-- Exercise data follows --

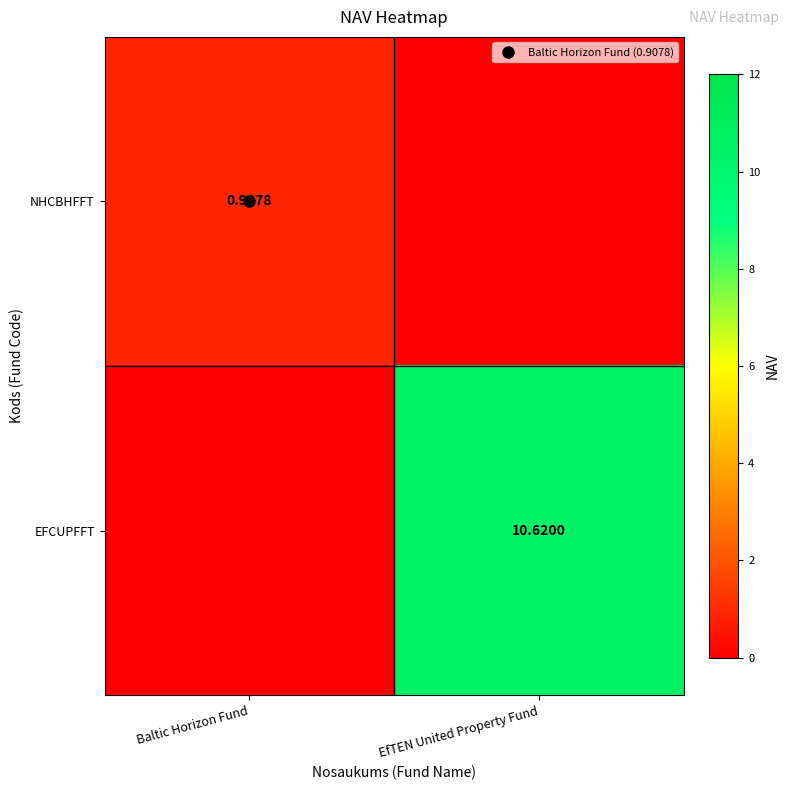

What is the total value across all series at Baltic Horizon Fund?

0.9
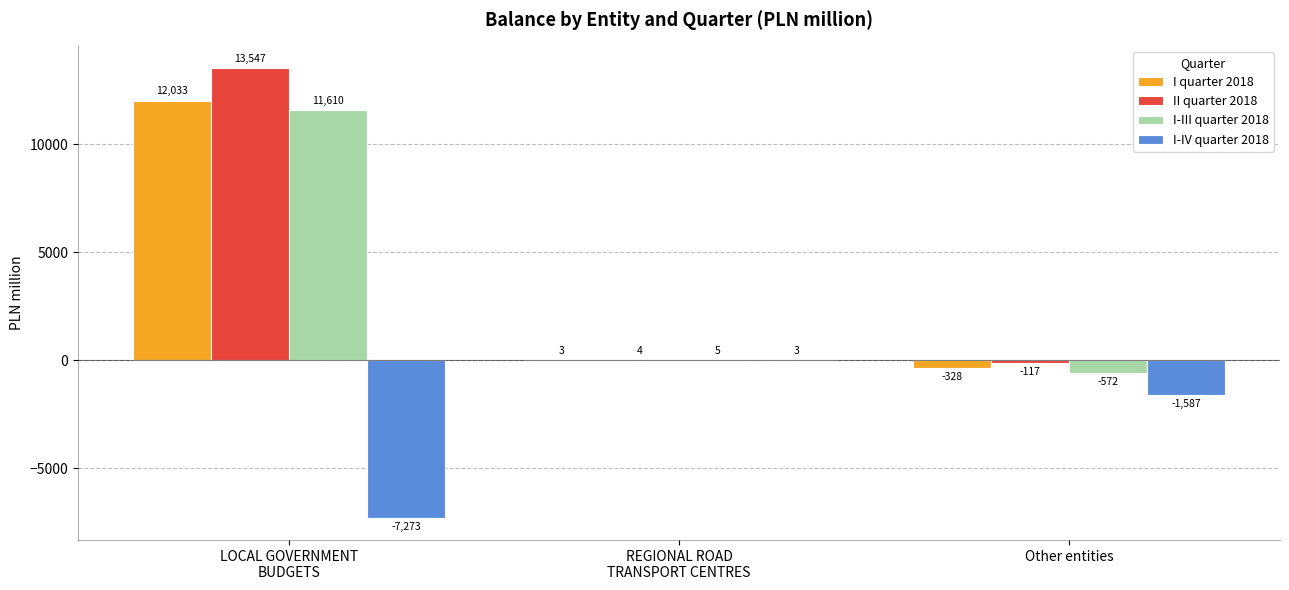

At which category does the chart reach its peak across all series?

LOCAL GOVERNMENT
BUDGETS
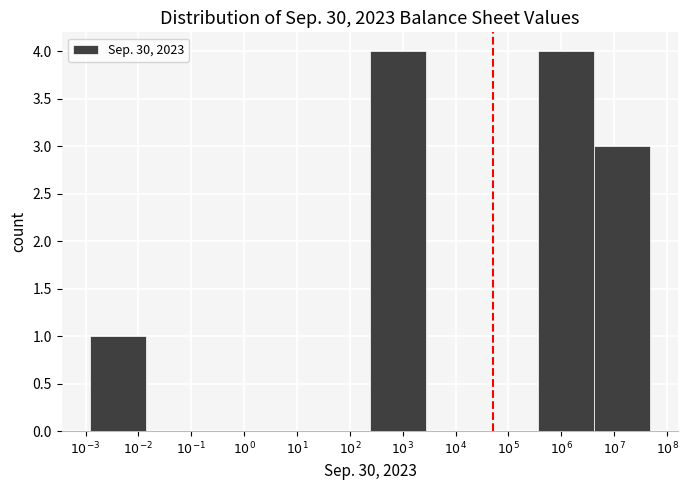

What is the greatest value displayed?

4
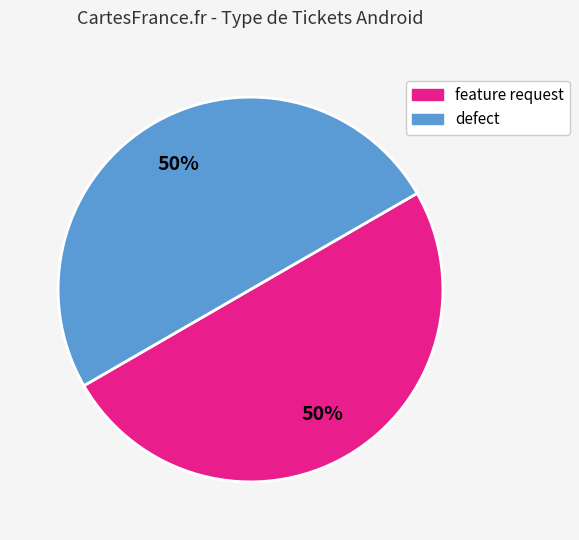

Do defect and feature request together represent more than half of the pie?

Yes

-- Exercise data concluded --

Copy word for word every line from the one containing "Do defect and" through the end of the items.

* [Reply to the exercise]
Do defect and feature request together represent more than half of the pie?

Yes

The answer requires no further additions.